Parafraseando Abraham Lincoln; “pode-se enganar uma pessoa por muito tempo, alguns por algum tempo, mas nunca todos por todo o tempo”.

A história do operário pobre e trabalhador que se elegeu presidente para combater a corrupção e defender o trato da coisa pública ― e que dizia que “ser honesto é mais do que apenas não roubar, é não deixar roubar” ― já não convence ninguém, com a possível exceção da militância fanática e divorciada da realidade que ainda o defende. Afinal, não há nada como o tempo para passar, e hoje se sabe que o discurso com que o petista defendia seu projeto de governo não passava de um espúrio projeto de poder que visava sequestrar o Brasil e mantê-lo sob o jugo do partido por pelo menos 20 anos. Durou 13 ― ironicamente, o número do PT.

Treze anos, quatro meses e doze dias transcorreram da posse de Lula, em 2003, até o afastamento de Dilma, em maio deste ano, convertido em deposição 111 dias depois, embora o julgamento tenha sido maculado por uma maracutaia ― que contou com o apoio do presidente do Senado e o aval do então presidente do Supremo ― para evitar a inabilitação da imprestável ao exercício de funções públicas, em flagrante desrespeito à Constituição.
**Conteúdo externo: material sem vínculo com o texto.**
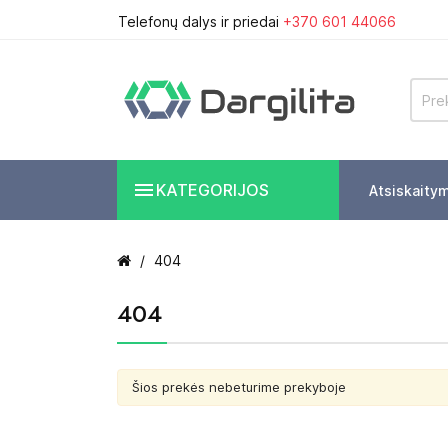
Telefonų dalys ir priedai
+370 601 44066

KATEGORIJOS
Atsiskaity
404
404
Šios prekės nebeturime prekyboje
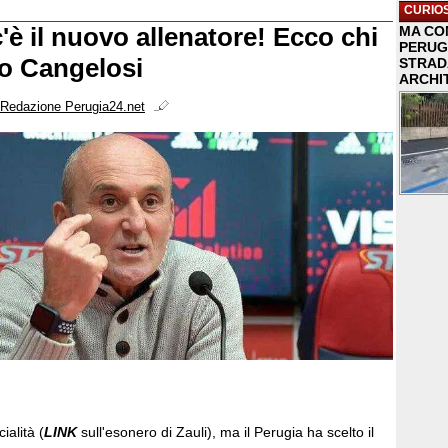
CURIOS
'è il nuovo allenatore! Ecco chi
MA COM
PERUG
o Cangelosi
STRAD
ARCHI
Redazione Perugia24.net
ialità (
LINK
sull'esonero di Zauli), ma il Perugia ha scelto il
Lula e o PT nunca tiveram um plano de governo, mas sim plano de poder que se valeu de práticas espúrias para enriquecer o petralha e abastecer a conta do partido, visando a sua perpetuação no comando do país. A desfaçatez de seu governo veio à tona com o escândalo do mensalão ― do qual Lula afirmou que nada sabia, que fora traído, e cuja existência teve a desfaçatez de negar mais adiante, afirmando que “o mensalão nunca existiu, que tudo não passou de uma tentativa de golpe”. Mas a canalhice não só existiu, como também deu origem a outra ― que ficou conhecida como escândalo do petrolão ―, na qual empreiteiras que possuíam contrato com a Petrobras eram cooptadas por um esquema criminoso a repassar dinheiro de corrupção para os partidos da base aliada. Ao puxar o “fio do novelo”, a PF e o Ministério Público demonstraram que o ex-presidente era, na definição do procurador Deltan Dallagnol, o “maestro da grande orquestra da Propinocracia”, sob cuja batuta os desvios de recursos públicos não serviram apenas para abastecer o PT e partidos da base aliada do governo, mas também para enriquecer o Clã Lula da Silva.

Por essas e por outras, o maior expoente da política brasileira, que até pouco tempo atrás era ovacionado por onde passava, agora é vaiado em público, embora continue teimosamente negando ser o dono do tríplex no Guarujá e do sítio em Atibaia, a despeito da clareza meridiana dos fatos que o colocam no centro de um esquema de corrupção nunca antes visto na história deste país. Visando impedir as investigações, o petralha chegou mesmo a ser nomeado ministro por Dilma, mas teve as asas podadas pelo STF, por conta do desvio de finalidade do ato administrativo que resultou em sua nomeação. Até agora, Lula é réu em dois inquéritos e investigado em pelo menos mais três. Seu nome aflora alegremente nas delações de Delcídio do Amaral, Pedro Corrêa, Nestor Cerveró, Fernando Baiano, José Carlos Bumlai e Leo Pinheiro, apenas para citar as mais significativas, bem como em diversas ramificações da Lava-Jato que nem vou enumerar, já que tratei desse assunto em diversas postagens.    

Por essas e outras, fica difícil entender como ainda tem gente que defende o petralha e a corja de malfeitores que o apoiaram em seu intento. Uma das razões talvez seja o fato de o salafrário ainda ser bom de palanque. Mas a questão é seu destino não será definido pelas urnas, mas pelos Tribunais. E não há João Santana que ludibrie os “meninos de Curitiba”, o juiz Sergio Moro e as demais instâncias do Judiciário ― que trabalham com fatos, e não com política, como parece crer o ex-presidente. E os fatos depõem fortemente contra ele.